Implement a stack using a list.
His older sister, Meera, a college coder, peeked into his room. "Still stuck?"
Rohan stared at the blinking cursor on his screen. It was 11:30 PM. The Computer Science practical exam was in 10 hours. His Sumita Arora textbook lay open at Chapter 3: Working with Functions , but the pages might as well have been written in ancient Greek.
Instead of reading the solution, he forced himself to write code. He failed the first time (forgot to convert to lowercase). Failed the second time (indentation error). On the third attempt, it worked. ip sumita arora class 12
Rohan blinked. For the first time, the diagram from the book made sense. He grabbed the textbook and flipped to the unsolved exercises —questions he had skipped for months.
"Sumita Arora explains it with a chit system on page 187," she said. "A local variable is like a chit passed inside the small box. You can't use it outside. A global variable is like a chit on the main notice board. Everyone sees it."
"It's not magic," he said. "But it's the most patient teacher. It doesn't assume you know anything. It fails with you, then teaches you why you failed, then shows you how to succeed. Just don't wait until 11:30 PM the night before." Sumita Arora’s book isn’t just for reading—it’s for doing. The unsolved exercises, the margin notes, and the debugging questions are where the real learning happens. Don't skip them. Implement a stack using a list
Write a program to check if a string is a palindrome.
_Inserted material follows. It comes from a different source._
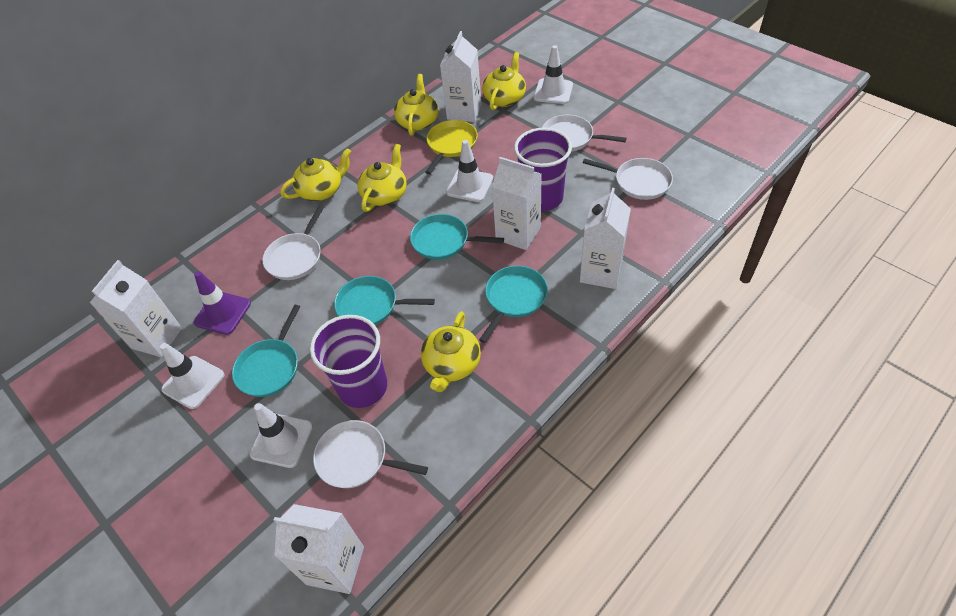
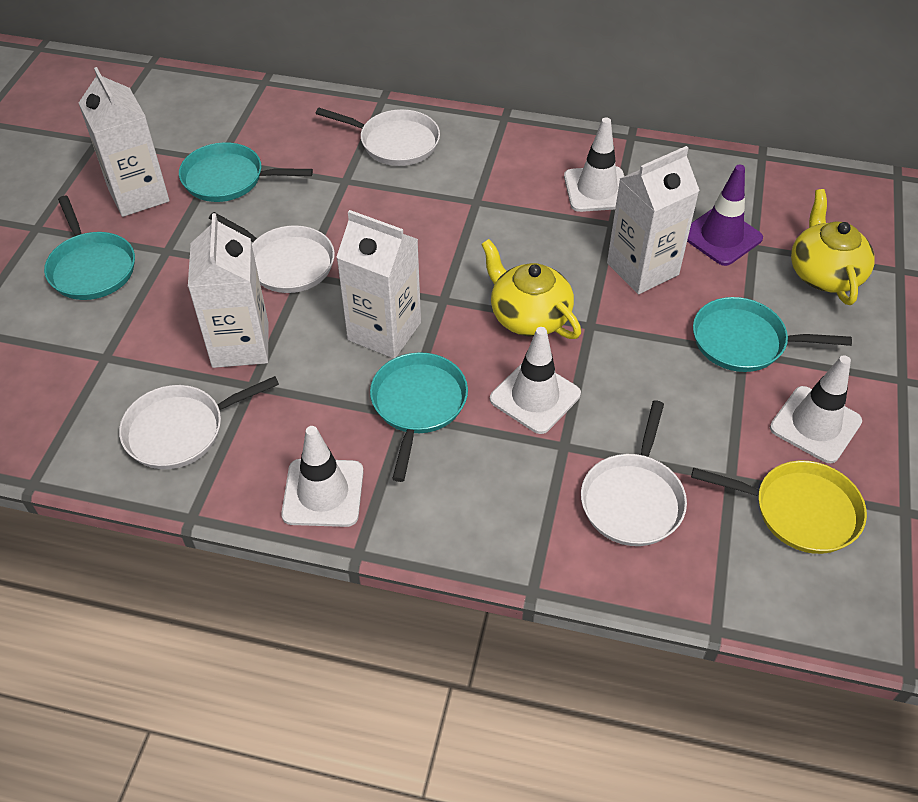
purple cup: [310,315,387,408] [514,128,572,211] = 2 -> none = 0
white carton: [90,260,182,357] [274,504,364,594] [440,31,481,122] [492,157,541,250] [580,188,631,289] = 5 -> [79,67,169,217] [188,213,268,368] [336,210,421,359] [607,146,700,294] = 4
yellow teapot: [280,148,351,201] [357,144,407,212] [394,74,438,136] [421,311,481,392] [482,52,526,110] = 5 -> [481,239,581,339] [791,189,875,305] = 2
Meera didn't pick up the book. Instead, she picked up a marker and drew a big box on his whiteboard. "This is your main program." Then she drew a smaller box inside. "This is your function."
Half the class panicked. Rohan smiled.
When the examiner asked, "Explain variable scope in your function," Rohan drew two boxes on the rough sheet—exactly like Meera had shown him, exactly like of the book.
He wrote the code smoothly. No syntax errors. No logical flaws.
Rohan pointed to the dog-eared, coffee-stained on his shelf. It was 11:30 PM
He turned to . Sumita Ma'am's table compared Stack vs Queue with real-life examples: "Plates in a cafeteria" for LIFO. He coded push() and pop() in 15 minutes.